Leon est également une sorte d’illustration des clichés contemporains : il juge son entourage, comme Nadja qu’il classe dans la catégorie des dilettantes, tout juste bonne à vendre des glaces à proximité de la plage. Quand il découvre qu’elle est en fait une doctorante en littérature allemande, il réagit comme dans toutes les autres situations du film, avec jalousie et agressivité, avant de se réfugier en lui-même, loin des autres. Le feu lui-même, qui dévore à la fois les paysages mais aussi les hommes comme le montre le drame ultime du film, échappe à la vue de Leon, qui se croit loin de cette menace, jusqu’à ce qu’elle se matérialise dans le plan avec l’apparition d’un marcassin à la fourrure enflammée, qui vient mourir sous ses yeux.
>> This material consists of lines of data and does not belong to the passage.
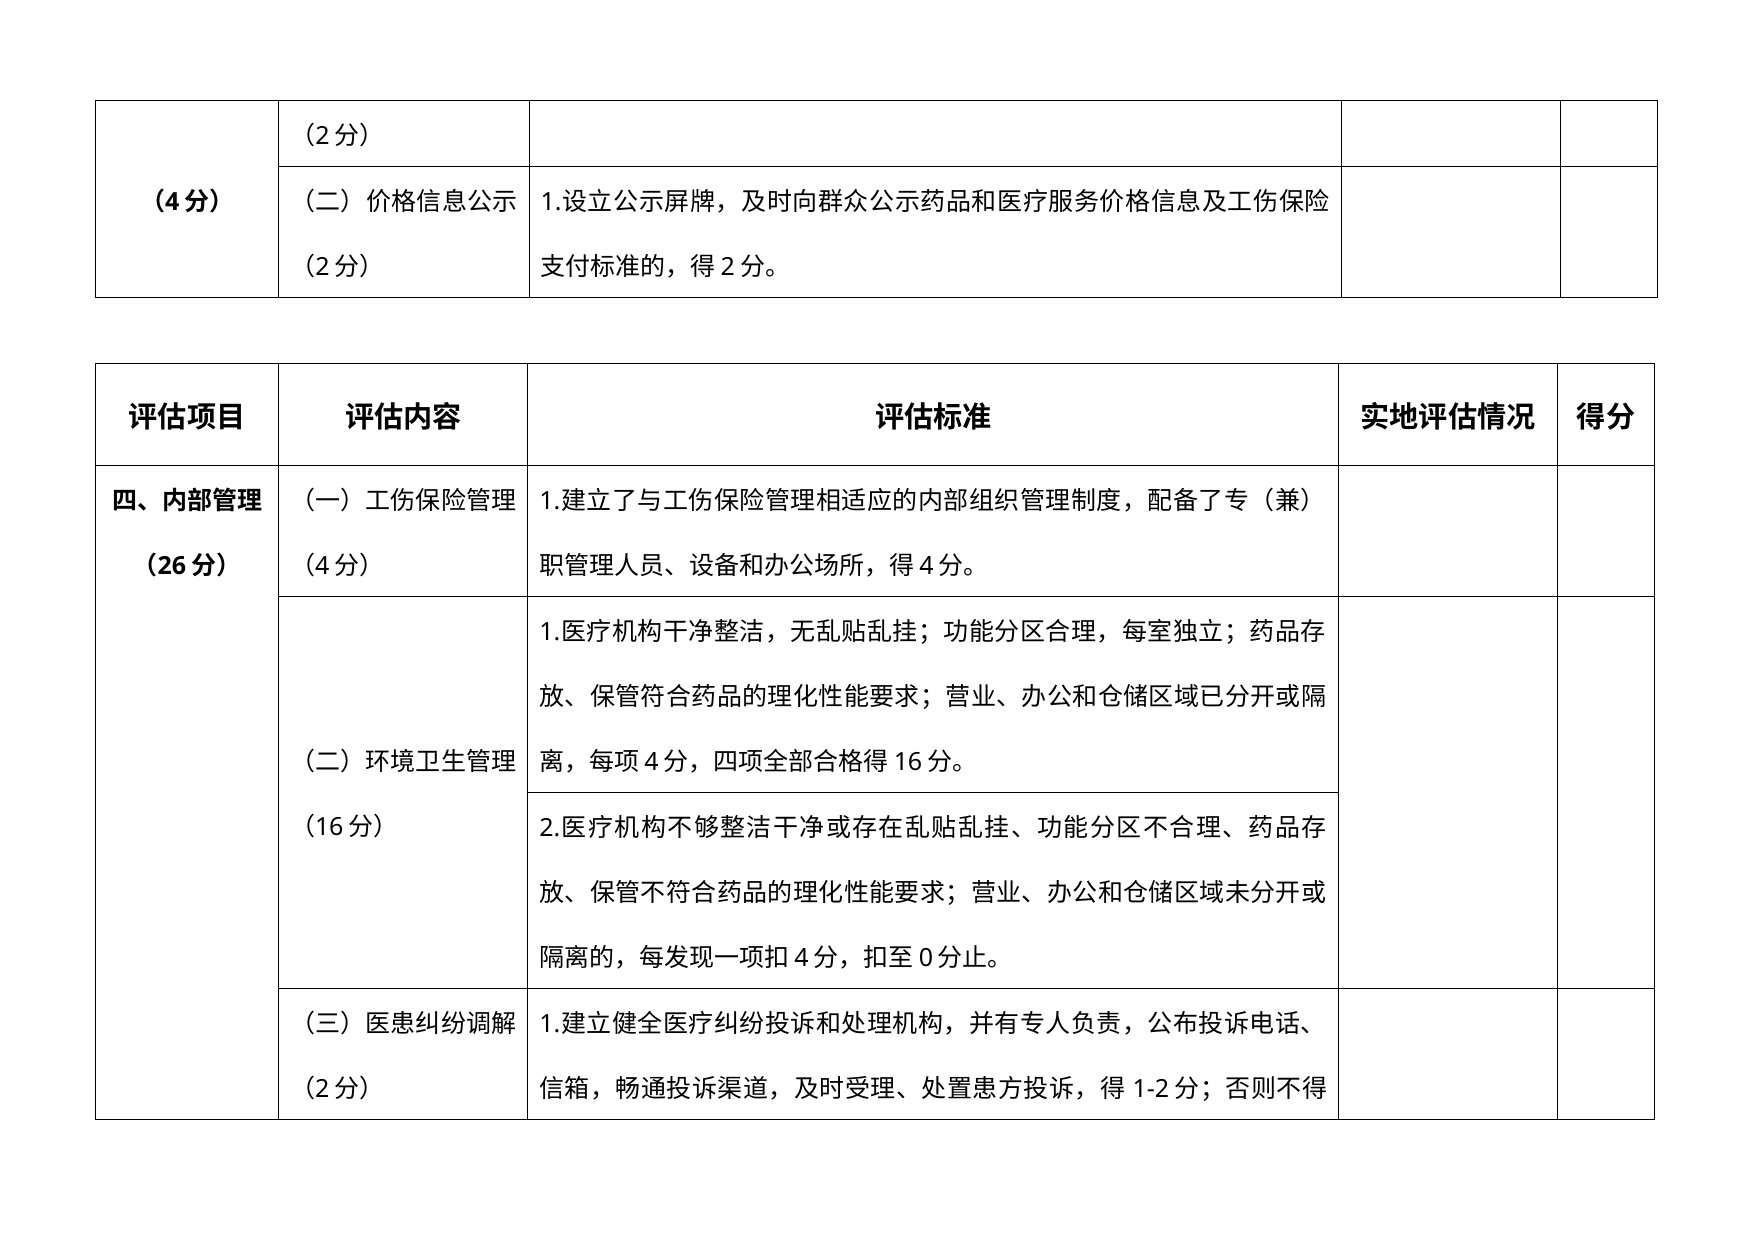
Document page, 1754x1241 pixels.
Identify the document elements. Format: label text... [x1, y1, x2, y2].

table_cell [1339, 989, 1557, 1119]
table_cell （三）医患纠纷调解（2分） [279, 989, 527, 1119]
table_header 评估内容 [279, 364, 527, 465]
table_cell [528, 989, 1338, 1119]
table_cell 1.建立了与工伤保险管理相适应的内部组织管理制度，配备了专（兼）职管理人员、设备和办公场所，得4分。 [528, 466, 1338, 596]
table_cell 1.设立公示屏牌，及时向群众公示药品和医疗服务价格信息及工伤保险支付标准的，得2分。 [530, 167, 1341, 297]
table_cell [1342, 101, 1560, 166]
table_cell 四、内部管理（26分） [96, 466, 278, 1119]
table_cell [1561, 167, 1657, 297]
table_cell [1339, 597, 1557, 988]
table_cell [1342, 167, 1560, 297]
table_header 评估标准 [528, 364, 1338, 465]
table_header 实地评估情况 [1339, 364, 1557, 465]
table_cell 2.医疗机构不够整洁干净或存在乱贴乱挂、功能分区不合理、药品存放、保管不符合药品的理化性能要求；营业、办公和仓储区域未分开或隔离的，每发现一项扣4分，扣至0分止。 [528, 793, 1338, 988]
table_header 评估项目 [96, 364, 278, 465]
table_cell （二）价格信息公示（2分） [279, 167, 529, 297]
table_cell 1.医疗机构干净整洁，无乱贴乱挂；功能分区合理，每室独立；药品存放、保管符合药品的理化性能要求；营业、办公和仓储区域已分开或隔离，每项4分，四项全部合格得16分。 [528, 597, 1338, 792]
table_cell [1561, 101, 1657, 166]
table_cell [1558, 466, 1654, 596]
table_cell （二）环境卫生管理（16分） [279, 597, 527, 988]
table_cell （一）工伤保险管理（4分） [279, 466, 527, 596]
table_cell [1558, 989, 1654, 1119]
table_header 得分 [1558, 364, 1654, 465]
table_cell [1558, 597, 1654, 988]
table_cell [1339, 466, 1557, 596]
table_cell 三、收费公开 （4分） [96, 101, 278, 297]
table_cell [530, 101, 1341, 166]
table_cell （一）费用清单 （2分） [279, 101, 529, 166]
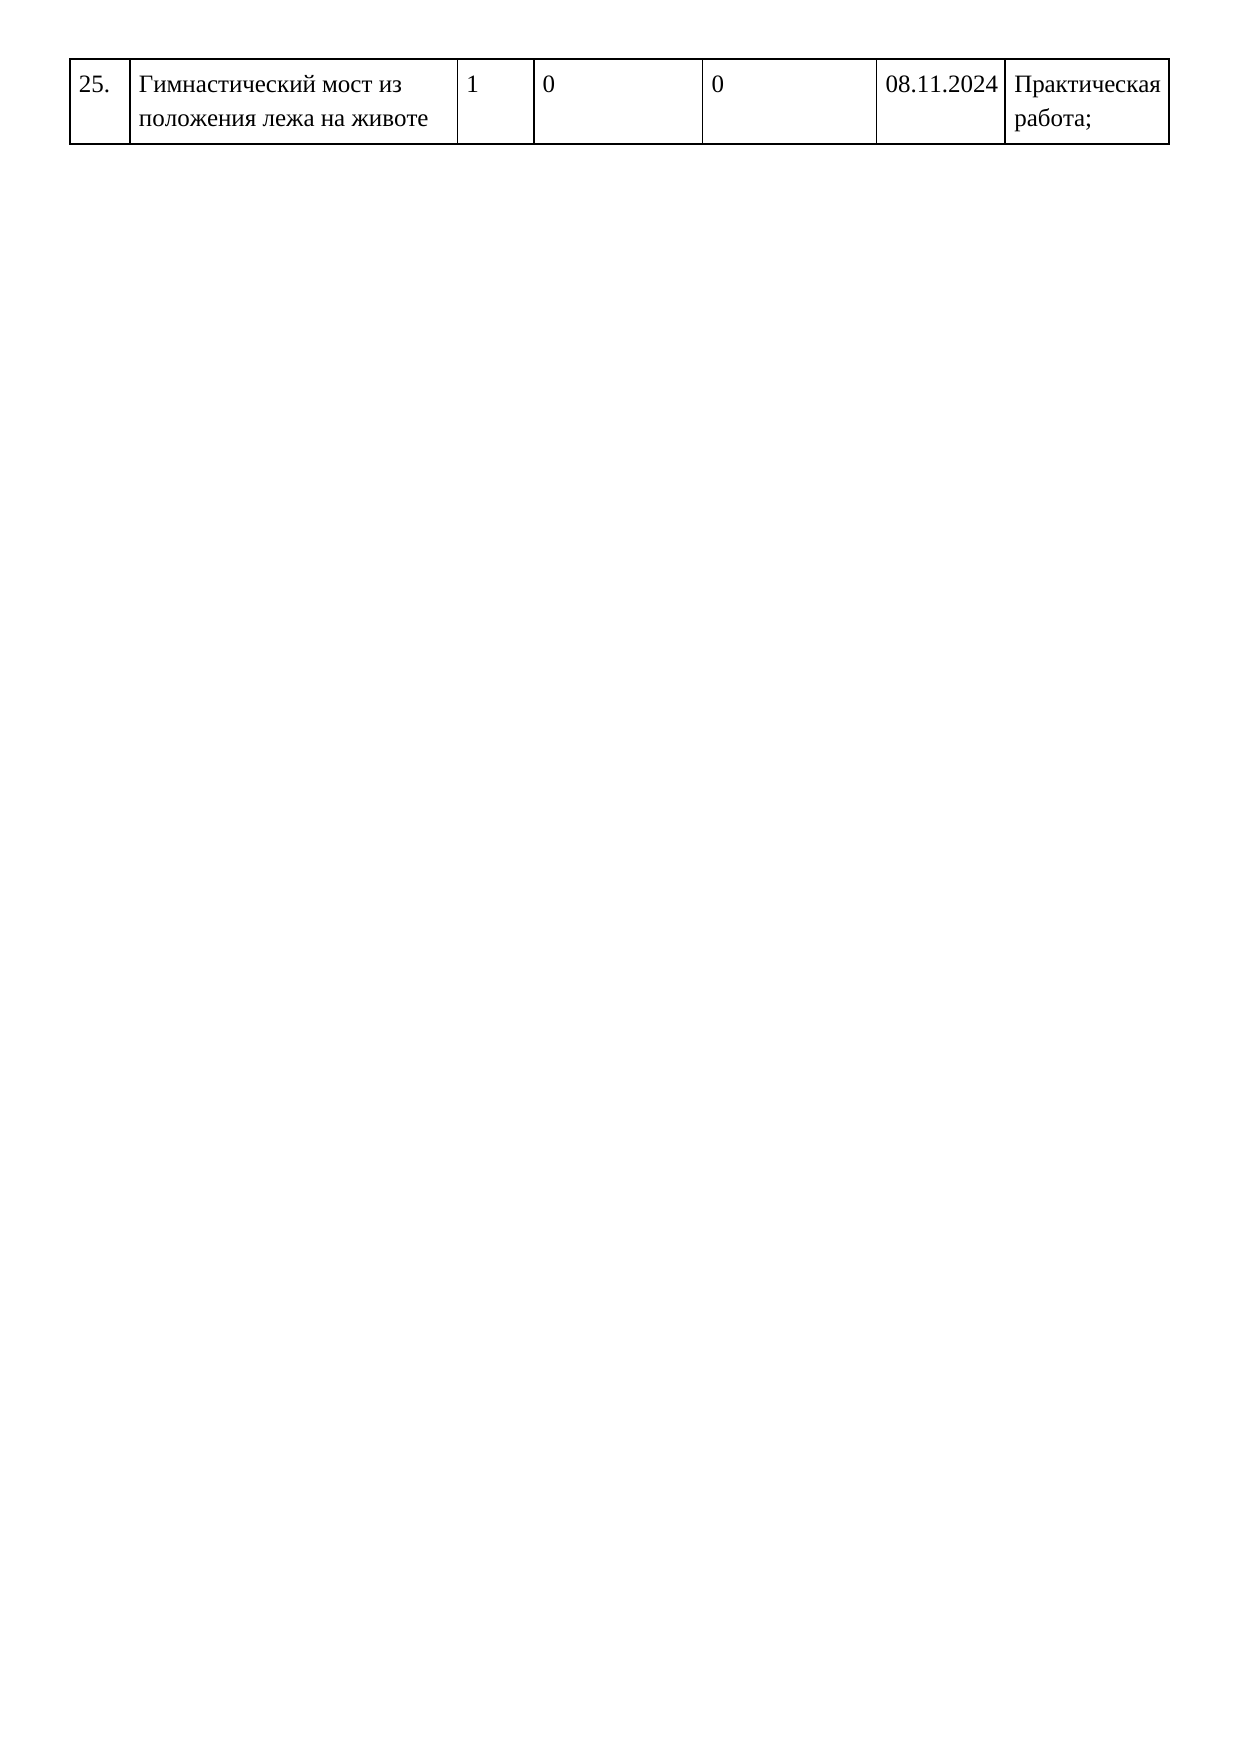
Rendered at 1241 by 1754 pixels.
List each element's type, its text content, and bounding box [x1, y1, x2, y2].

table_cell 1 [458, 60, 533, 143]
table_cell Гимнастический мост из положения лежа на животе [131, 60, 457, 143]
table_cell 0 [535, 60, 702, 143]
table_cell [1006, 60, 1168, 143]
table_cell 08.11.2024 [877, 60, 1004, 143]
table_cell 0 [703, 60, 876, 143]
table_cell 25. [71, 60, 129, 143]
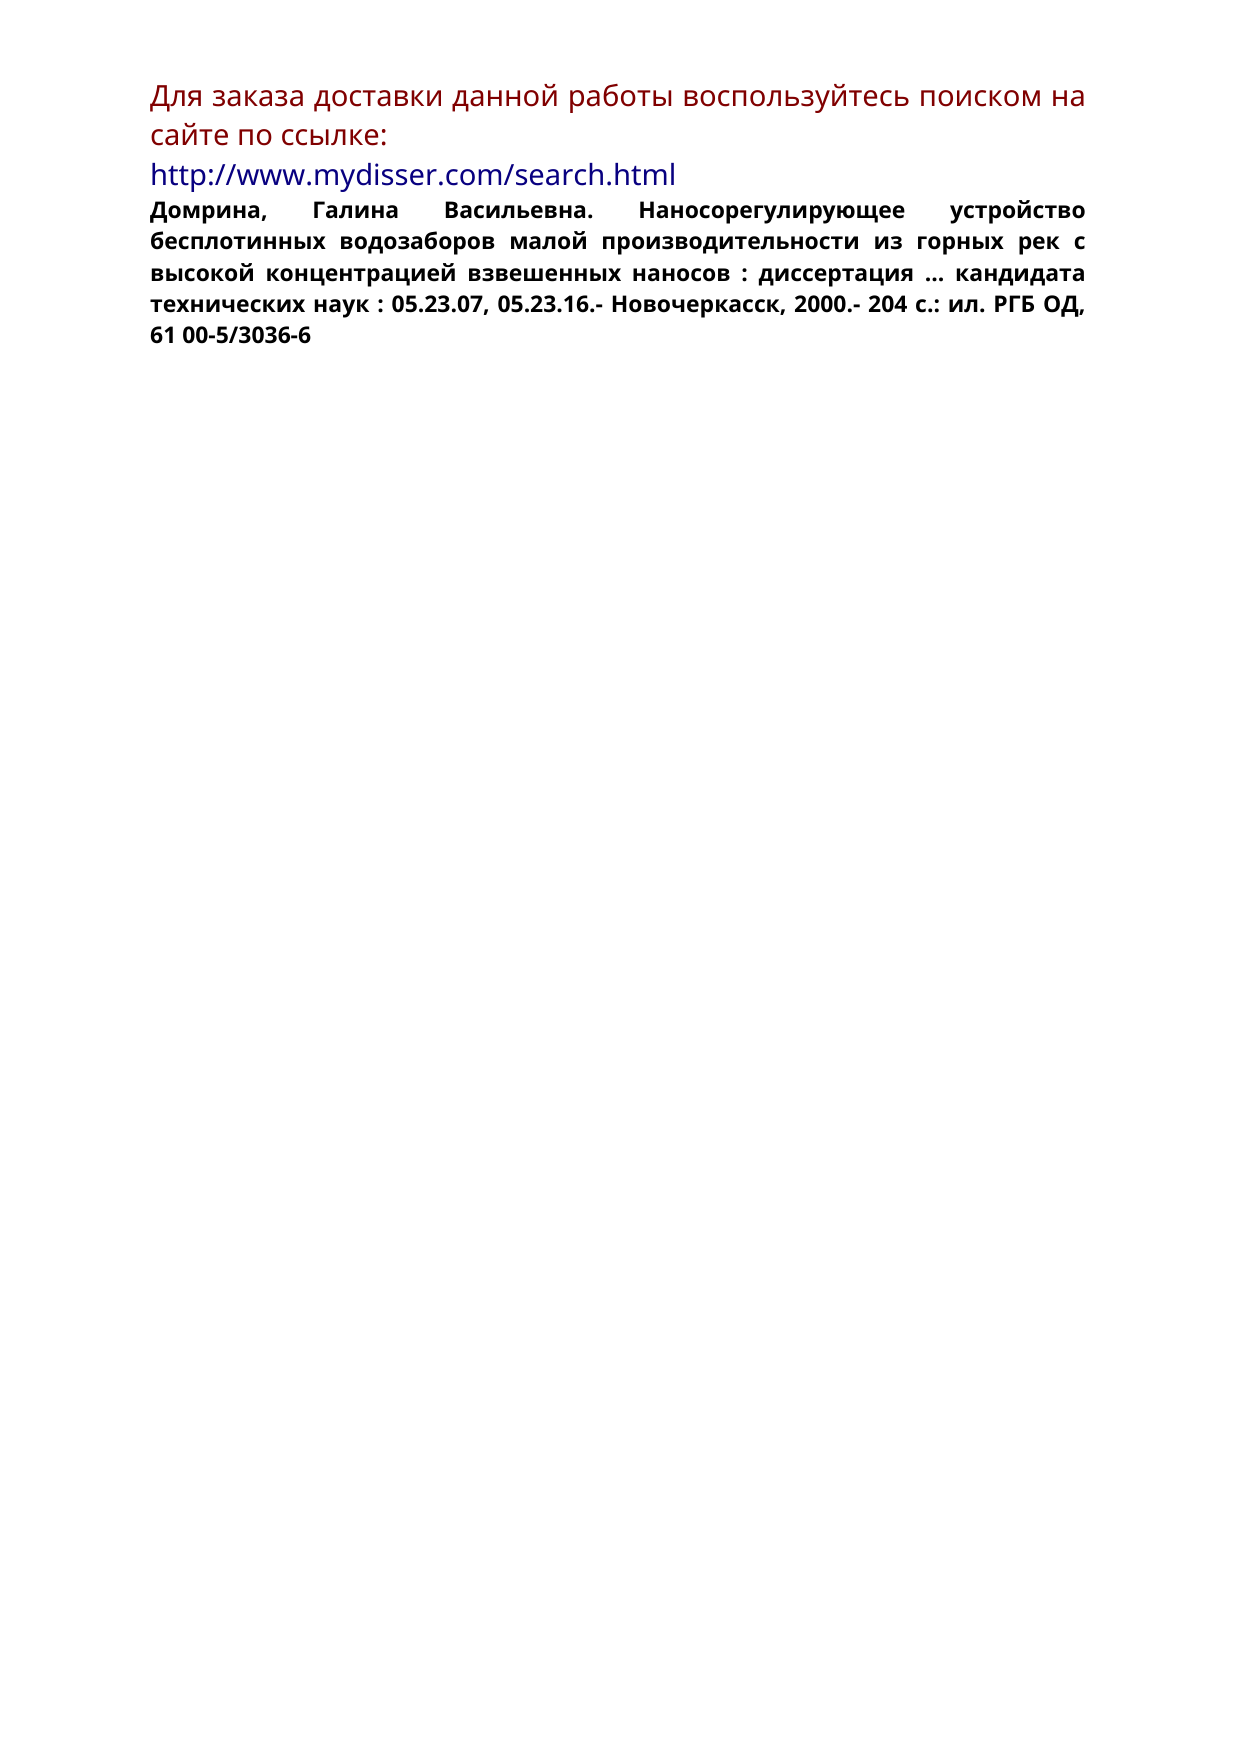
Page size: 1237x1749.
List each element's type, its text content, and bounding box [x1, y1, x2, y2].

La frustration de Leon est bien représentée par Thomas Schubert, qui joue cet agacement permanent de celui qui se croit au dessus de tous, méprisant chacun ouvertement, jusqu’à tomber définitivement de son piédestal en constatant la médiocrité de ce fameux travail qui l’obsédait tant. Le doux regard de Paul Beer qui, malgré tout, s’intéresse à ce monstre d’égotisme, est presque dès lors incompréhensible. Elle opère comme la conscience de cette histoire qui, par son intermédiaire, signale à Leon tout ce qu’il rate, ne comprend pas, parfois avec brutalité pour qu’il sorte enfin de sa stase. Si cette histoire se conclue par l’utilisation du drame par Leon pour en faire un roman de bien meilleure facture que celui sur lequel il travaillait, on constate que le personnage ne ressort pas grandi de cette histoire qu’il quitte sur un acte plein d’opportunisme et de lâcheté. Le ciel rouge révèle également Langston Uibel qui, en quelques scènes, et avec beaucoup d’humour notamment, capte la caméra avec une très grande classe.

Bande-annonce

 

6 septembre 2023 – De Christian Petzold, avec Paula Beer, Thomas Schubert et Langston Uibel.